Cet affaissement a un nom. C'est le moral, et quand il chute dans une équipe que vous dirigez, cela retombe sur vous d'une manière particulière. Vous êtes censé le réparer. Vous êtes aussi probablement fatigué, peut-être un peu découragé vous-même, et pas du tout sûr qu'un e-mail enjoué fera autre chose qu'empirer les choses. Il n'en fera rien. Alors parlons de ce qui aide vraiment.
La première chose qui vaut la peine d'être sue, c'est que le moral bas concerne rarement les gens. Il concerne généralement les conditions. Et en ce moment, les conditions sont réellement plus dures qu'il y a quelques années.
Pourquoi votre équipe est si fatiguée
Il y a un véritable basculement derrière une bonne partie de la platitude que les dirigeants observent, et il n'est pas dans la tête des gens. Le travail est devenu un flux de changement constant au lieu du grand bouleversement occasionnel.
Des chercheurs de Gartner, écrivant dans la Harvard Business Review, ont constaté que l'employé moyen a traversé dix changements organisationnels planifiés en une seule année, contre deux en 2016. Dix. Une réorganisation, un nouvel outil, une nouvelle stratégie, un nouveau manager, une nouvelle façon de mesurer le même travail, empilés l'un sur l'autre sans temps de récupération entre eux. Chacun pris à part pourrait passer. Ensemble, ils usent les gens d'une façon qui ressemble beaucoup à de l'apathie vue de l'extérieur.
Les chercheurs appellent cela la fatigue du changement, et elle produit un effet précis. Elle ne rend pas les gens en colère. Elle les rend prudents. Ils cessent de s'investir émotionnellement parce que s'investir a cessé de paraître sûr. Pourquoi se donner à un projet quand les trois derniers ont été réorganisés sous vos pieds ? Cette méfiance que vous lisez comme un moral bas, c'est souvent juste des gens qui se protègent d'une déception de plus.

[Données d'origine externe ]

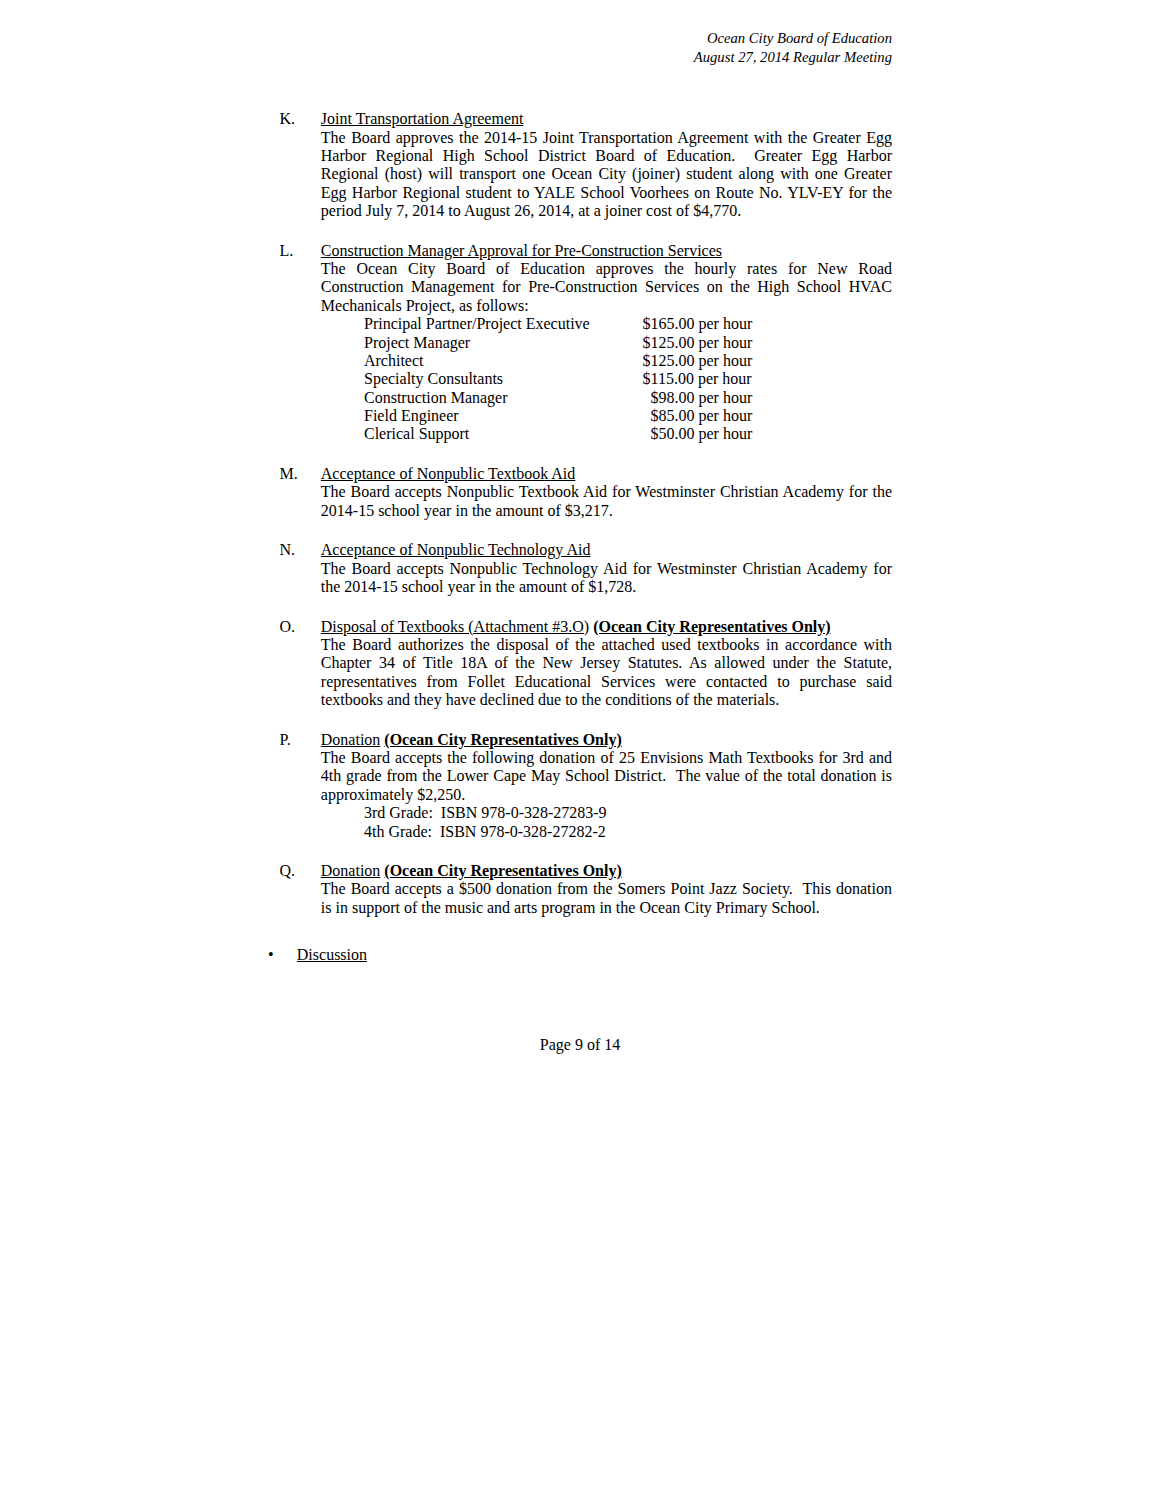Ocean City Board of Education
August 27, 2014 Regular Meeting
K. Joint Transportation Agreement
The Board approves the 2014-15 Joint Transportation Agreement with the Greater Egg Harbor Regional High School District Board of Education. Greater Egg Harbor Regional (host) will transport one Ocean City (joiner) student along with one Greater Egg Harbor Regional student to YALE School Voorhees on Route No. YLV-EY for the period July 7, 2014 to August 26, 2014, at a joiner cost of $4,770.
L. Construction Manager Approval for Pre-Construction Services
The Ocean City Board of Education approves the hourly rates for New Road Construction Management for Pre-Construction Services on the High School HVAC Mechanicals Project, as follows:
| Principal Partner/Project Executive | $165.00 per hour |
| Project Manager | $125.00 per hour |
| Architect | $125.00 per hour |
| Specialty Consultants | $115.00 per hour |
| Construction Manager | $98.00 per hour |
| Field Engineer | $85.00 per hour |
| Clerical Support | $50.00 per hour |
M. Acceptance of Nonpublic Textbook Aid
The Board accepts Nonpublic Textbook Aid for Westminster Christian Academy for the 2014-15 school year in the amount of $3,217.
N. Acceptance of Nonpublic Technology Aid
The Board accepts Nonpublic Technology Aid for Westminster Christian Academy for the 2014-15 school year in the amount of $1,728.
O. Disposal of Textbooks (Attachment #3.O) (Ocean City Representatives Only)
The Board authorizes the disposal of the attached used textbooks in accordance with Chapter 34 of Title 18A of the New Jersey Statutes. As allowed under the Statute, representatives from Follet Educational Services were contacted to purchase said textbooks and they have declined due to the conditions of the materials.
P. Donation (Ocean City Representatives Only)
The Board accepts the following donation of 25 Envisions Math Textbooks for 3rd and 4th grade from the Lower Cape May School District. The value of the total donation is approximately $2,250.
3rd Grade: ISBN 978-0-328-27283-9
4th Grade: ISBN 978-0-328-27282-2
Q. Donation (Ocean City Representatives Only)
The Board accepts a $500 donation from the Somers Point Jazz Society. This donation is in support of the music and arts program in the Ocean City Primary School.
• Discussion
Page 9 of 14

Il est utile de garder cette distinction à l'esprit. Votre équipe n'a probablement pas cessé de tenir à son travail. Elle a cessé de croire que tenir à son travail serait récompensé. Ce sont des problèmes différents, et sur le second vous pouvez réellement agir.
Résistez à l'envie de jouer les meneuses de claque
Quand le moral chute, le réflexe est de pousser de l'énergie dessus. Galvaniser les troupes. Rappeler à tous la mission. Parler de tout ce que la route à venir a d'enthousiasmant.
Cela ne marche presque jamais, et il vaut la peine de comprendre pourquoi. Les gens usés ne vivent pas l'optimisme forcé comme un encouragement. Ils le vivent comme la preuve que vous ne les voyez pas. L'écart entre « c'est enthousiasmant » et « je suis épuisé » leur dit que vous êtes soit déconnecté, soit pas disposé à regarder, et les deux sont des raisons de se désengager davantage.
Il y a aussi un mécanisme plus discret à l'œuvre. Les humeurs voyagent entre les gens, qu'on le veuille ou non, et une équipe observe son dirigeant de plus près que celui-ci ne le réalise généralement. Si vous carburez en privé sur les réserves tout en jouant publiquement l'enthousiasme, les gens sentent le décalage même quand ils ne peuvent pas le formuler. Votre état réel fuit. Ce qui stabilise une équipe découragée n'est pas un dirigeant qui fait semblant d'être ravi. C'est un dirigeant honnête sur le moment et calme à l'intérieur quand même.
Vous n'avez pas à être joyeux. Vous avez à être stable. Ce n'est pas la même chose, et votre équipe sait laquelle des deux vous offrez.
Nommez-le à voix haute
La chose la plus utile que vous puissiez faire tôt est aussi celle que la plupart des dirigeants sautent. Dites ce qui est vrai.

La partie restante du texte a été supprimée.